Given text Start Marker
Case study: Check out Rarebird’s brand-new Hydrogen store →

The strange case of ActiveRecord ConcurrentMigrationError

andrea_longhi

30 Jan 2019 - Development, Migrations, Ruby on Rails, Solidus

Andrea Longhi

2 mins read
The strange case of ActiveRecord ConcurrentMigrationError

A few weeks ago, after deploying some new code to production I received a notification about a strange new-to-me error:

` ActiveRecord::ConcurrentMigrationError: Cannot run migrations because another migration process is currently running`

The new deployed code consisted only of Solidus and Rails minor version upgrades, so at first I suspected some unanticipated bug/incompatibility. But the error had not happened either on CI or on the staging server, so I concluded that it was probably something more pertinent to the application environment.

Let’s get back to the error message, which happens to be quite self-explanatory. I started to reason about what could have gone wrong: while staging and CI run on single Amazon instances, the production environment is based on multiple AWS t2.large instances, and the Rails deploy procedure is basically concurrent on each of them… that’s just how Opsworks does it.

aws-instances

So, during the deploy process one instance was still running migrations when also uhura tried to run them as well, eventually raising the error.

The error is generated by a Rails feature named Advisory locking added in 2015:

Attempting to run a migration while another one is in process will raise a ConcurrentMigrationError instead of attempting to run in parallel with undefined behavior. This could be rescued and the migration could exit cleanly instead. Perhaps as a configuration option?
Given text End Marker
Provided records Start Marker
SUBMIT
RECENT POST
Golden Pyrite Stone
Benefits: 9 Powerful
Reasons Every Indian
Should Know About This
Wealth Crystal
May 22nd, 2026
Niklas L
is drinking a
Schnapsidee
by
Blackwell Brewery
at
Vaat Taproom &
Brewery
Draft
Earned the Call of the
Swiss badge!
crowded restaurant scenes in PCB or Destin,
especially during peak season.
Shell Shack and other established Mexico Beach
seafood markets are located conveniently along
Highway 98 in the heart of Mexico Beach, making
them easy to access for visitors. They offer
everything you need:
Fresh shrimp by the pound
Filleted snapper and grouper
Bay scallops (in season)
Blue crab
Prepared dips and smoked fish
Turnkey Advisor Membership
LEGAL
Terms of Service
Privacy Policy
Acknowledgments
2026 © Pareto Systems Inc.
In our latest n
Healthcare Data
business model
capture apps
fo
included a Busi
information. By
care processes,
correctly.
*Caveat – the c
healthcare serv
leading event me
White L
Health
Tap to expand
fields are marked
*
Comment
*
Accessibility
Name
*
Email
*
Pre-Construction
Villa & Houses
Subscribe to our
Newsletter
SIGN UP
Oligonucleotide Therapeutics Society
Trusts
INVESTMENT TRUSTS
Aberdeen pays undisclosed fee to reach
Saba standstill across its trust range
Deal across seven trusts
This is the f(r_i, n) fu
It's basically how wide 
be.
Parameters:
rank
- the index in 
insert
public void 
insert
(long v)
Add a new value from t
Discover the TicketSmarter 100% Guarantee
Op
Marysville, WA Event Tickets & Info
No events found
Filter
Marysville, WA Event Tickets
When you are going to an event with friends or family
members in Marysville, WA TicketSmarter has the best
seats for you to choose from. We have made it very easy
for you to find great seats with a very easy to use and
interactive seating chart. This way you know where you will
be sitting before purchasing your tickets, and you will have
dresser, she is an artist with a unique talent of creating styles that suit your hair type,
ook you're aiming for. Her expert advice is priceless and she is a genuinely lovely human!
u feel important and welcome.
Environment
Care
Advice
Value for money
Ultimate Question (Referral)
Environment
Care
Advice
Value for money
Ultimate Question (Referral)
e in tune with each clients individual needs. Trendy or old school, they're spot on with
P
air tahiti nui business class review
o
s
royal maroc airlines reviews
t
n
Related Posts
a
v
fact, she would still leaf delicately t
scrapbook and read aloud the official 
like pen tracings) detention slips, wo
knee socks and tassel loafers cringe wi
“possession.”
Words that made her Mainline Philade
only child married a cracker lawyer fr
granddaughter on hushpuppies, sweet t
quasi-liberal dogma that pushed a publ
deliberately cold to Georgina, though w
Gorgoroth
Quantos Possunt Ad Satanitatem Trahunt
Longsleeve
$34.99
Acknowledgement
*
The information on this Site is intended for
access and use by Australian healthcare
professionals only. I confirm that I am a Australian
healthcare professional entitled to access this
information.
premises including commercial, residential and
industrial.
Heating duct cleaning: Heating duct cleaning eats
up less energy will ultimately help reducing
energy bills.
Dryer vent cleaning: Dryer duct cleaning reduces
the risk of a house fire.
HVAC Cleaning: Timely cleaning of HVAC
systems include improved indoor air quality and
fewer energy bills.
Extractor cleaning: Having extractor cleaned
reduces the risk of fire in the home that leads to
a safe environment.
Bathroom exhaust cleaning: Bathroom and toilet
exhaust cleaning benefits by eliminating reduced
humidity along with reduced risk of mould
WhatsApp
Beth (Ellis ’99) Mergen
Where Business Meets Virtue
Provided records End Marker
_Work order 1_
Reproduce the listing word for word, from its first line through the line that contains "be sitting before".
_Work order 2_
Pick up the article on the ActiveRecord ConcurrentMigrationError where it stops, and carry it forward.

_Written response 1_
SUBMIT
RECENT POST
Golden Pyrite Stone
Benefits: 9 Powerful
Reasons Every Indian
Should Know About This
Wealth Crystal
May 22nd, 2026
Niklas L
is drinking a
Schnapsidee
by
Blackwell Brewery
at
Vaat Taproom &
Brewery
Draft
Earned the Call of the
Swiss badge!
crowded restaurant scenes in PCB or Destin,
especially during peak season.
Shell Shack and other established Mexico Beach
seafood markets are located conveniently along
Highway 98 in the heart of Mexico Beach, making
them easy to access for visitors. They offer
everything you need:
Fresh shrimp by the pound
Filleted snapper and grouper
Bay scallops (in season)
Blue crab
Prepared dips and smoked fish
Turnkey Advisor Membership
LEGAL
Terms of Service
Privacy Policy
Acknowledgments
2026 © Pareto Systems Inc.
In our latest n
Healthcare Data
business model
capture apps
fo
included a Busi
information. By
care processes,
correctly.
*Caveat – the c
healthcare serv
leading event me
White L
Health
Tap to expand
fields are marked
*
Comment
*
Accessibility
Name
*
Email
*
Pre-Construction
Villa & Houses
Subscribe to our
Newsletter
SIGN UP
Oligonucleotide Therapeutics Society
Trusts
INVESTMENT TRUSTS
Aberdeen pays undisclosed fee to reach
Saba standstill across its trust range
Deal across seven trusts
This is the f(r_i, n) fu
It's basically how wide 
be.
Parameters:
rank
- the index in 
insert
public void 
insert
(long v)
Add a new value from t
Discover the TicketSmarter 100% Guarantee
Op
Marysville, WA Event Tickets & Info
No events found
Filter
Marysville, WA Event Tickets
When you are going to an event with friends or family
members in Marysville, WA TicketSmarter has the best
seats for you to choose from. We have made it very easy
for you to find great seats with a very easy to use and
interactive seating chart. This way you know where you will
be sitting before purchasing your tickets, and you will have

_Written response 2_
This error can be quite insidious, as the deploy will fail on that instance, which will retain the previous application code. This time we were quite lucky as the new code was still functionally the same as before, but in other cases this could have easily caused a few headaches.

Imagine having one instance of the application serving outdated pages, not showing new Solidus’ features, or showing features that don’t exist anymore. And this is not the worst case scenario… the instance could be throwing 500 server error to each visitor if something more serious was wrong.

So, in order to fix the error (or, better said, ignore it and live happily) we customized the migration rake as follows:

  # lib/tasks/migrate_ignore_concurrent.rake

  namespace :db do
    namespace :migrate do
      desc 'Run db:migrate but ignore ActiveRecord::ConcurrentMigrationError errors'
      task ignore_concurrent: :environment do
        begin
          Rake::Task['db:migrate'].invoke
        rescue ActiveRecord::ConcurrentMigrationError
          # Do nothing
        end
      end
    end
  end

and run this instead of the usual one:

bundle exec rake db:migrate:ignore_concurrent

This solution is, as often happens in life, not without caveat.

Consider the rare case when the first instance that got the lock is running a long DB migration (I’m not judging here, but you should not have long running migrations) which eventually fails. All other instances that tried to acquire the lock would now be already running the new code which also probably requires the new DB… what a day! So, all in all, it’s just a matter of tradeoffs, I chose mine :)